Kann ein Systemstand heute individuell sein? Fragen an die Systemanbieter hierzu zeigen Selbstbewusstsein, aber auch Verwirrung und Verletzlichkeit. Ein heikles Thema, wird doch seit Jahren versucht, die Systeme mit Macht zu verkleiden, zu kaschieren, um sie schamhaft zu verstecken zugunsten einer "individuellen" Messearchitektur, die zugleich aber alle Vorteile des Systembaus hat: kurze Auf- und Abbauzeit, geringes Transportvolumen, Konstruktionsvielfalt, Langlebigkeit, Flexibilität.
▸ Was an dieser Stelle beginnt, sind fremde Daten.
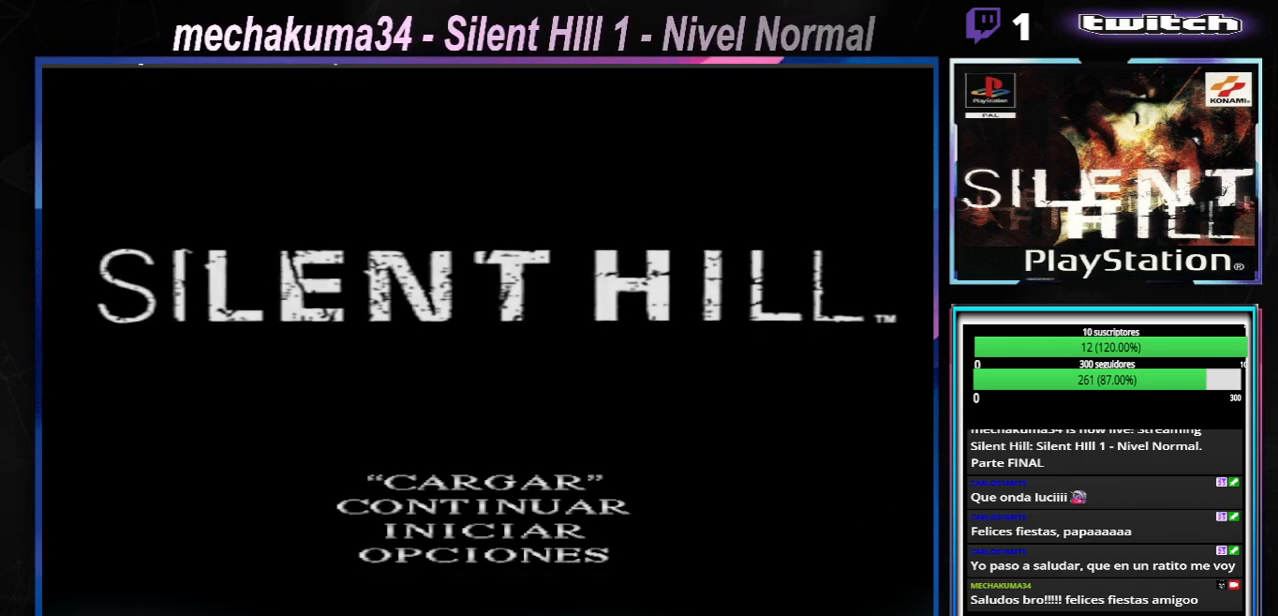
{"buttons": [], "left_stick": "center", "events": []}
Lassen sich individuelle Stände mit Systemen realisieren? Isogon Messebau, Trochtelfingen, spricht von seinen Profilen, die eine Vielfalt an individuellen Gestaltungsmöglichkeiten anbieten und somit eine gestalterische Freiheit mit System. Auch Hans Bruder von Octanorm, Filderstadt, ist der Meinung, dass es immer vom Planer abhängt, ob er aus dem System einen individuellen Stand entwickelt oder nicht. Das System stelle genügend Möglichkeiten zur Verfügung wie zum Beispiel Spannweiten bis zwölf Meter, Doppelstock, ein System, das in 180 verschiedenen RAL-Tönen zu haben ist, vorgehängte Fassaden aus Glas oder Stoff, Ausfachungen mit vielen verschiedenen Plattenarten und nicht zuletzt auch Zusatzprofile zum Aufclipsen, um das System völlig zu kaschieren.
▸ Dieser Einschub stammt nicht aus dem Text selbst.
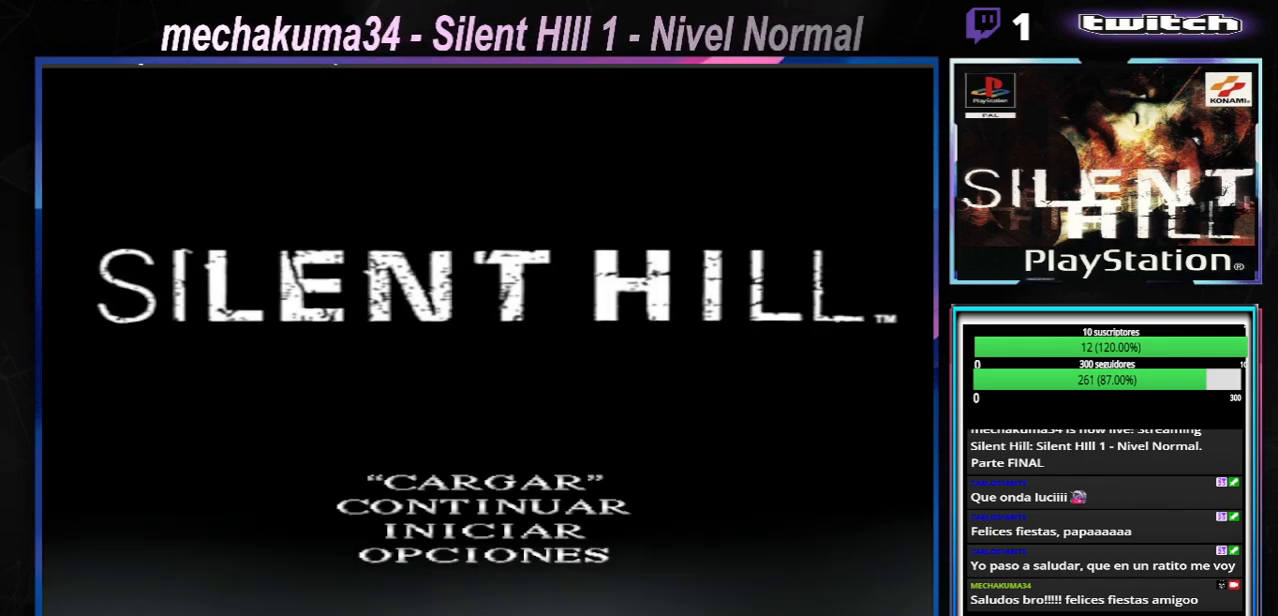
{"buttons": [], "left_stick": "center", "events": [[284, "left_stick", "down"], [367, "left_stick", "center"]]}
SYMA in Hilden, der mit zu den ältesten Systemanbietern gehört, hat allein mehr als 250 verschiedene Profile und 500 Zubehörteile im Programm, um unterschiedlichste Bauformen und mehrere Geschosse zu ermöglichen. Es gibt Gitter- und Tragwerkssysteme für Eventtechnik und Modulsysteme, die große Spannweiten erlauben. Und auch sie bieten Möglichkeiten an, Profile auf vorhandene Profilsysteme aufzuclipsen, um zum Beispiel Elemente aus Sperrholz, Glas oder Kunststoff aufzubringen und damit das System zu verbergen.
MilaWall von MBA Modulbautechnik, Reutlingen, ist offenbar der Verkleidungsspezialist für die Systemanbieter. Bis zu 160 Folien stehen zur Verfügung, um Oberflächen dem individuellen CI der Aussteller anzupassen.
Syscon, Hockenheim, bietet für Messestände modulare Tragwerkssysteme an, einfach oder als Doppelstock individual oder in Modulbauweise, die ohne Windverbände bis sieben Meter überbrücken können. Die Stände können auch Rundbauten sein, Rolltreppen oder Aufzüge haben und für den individuellen Touch werden Verkleidungen angeboten.
Mit dem Raumfachwerk von Mero, Würzburg, lassen sich architektonische Formen bauen vom Kubus bis zur Kugel. Neueste Entwicklungen mündeten in biomorphen Strukturen, die der Natur abgeschaut sind wie der "Nautilus", eine konvex-konkave Form, die auf dem M12-Stab-Knoten-System basiert. Daneben schaffen vielfältige Verkleidungen von Glas- über Metallplatten bis hin zu transparenten Projektionsfolien in Krinkleoptik gestalterischen Spielraum.
Ein Beispiel: In der Wanderausstellung "Abenteuer Weltraum" wurden aus der Arcus-Elemantarform offene und geschlossene Teile gebaut und mit Metallplatten verkleidet (Entwurf Rappich Systembau, Callenberg). Für Mero sind System und Individualität kein Widerspruch, sondern bieten Flexibilität und Kompatibilität, bieten ein "Fundament für Visionen".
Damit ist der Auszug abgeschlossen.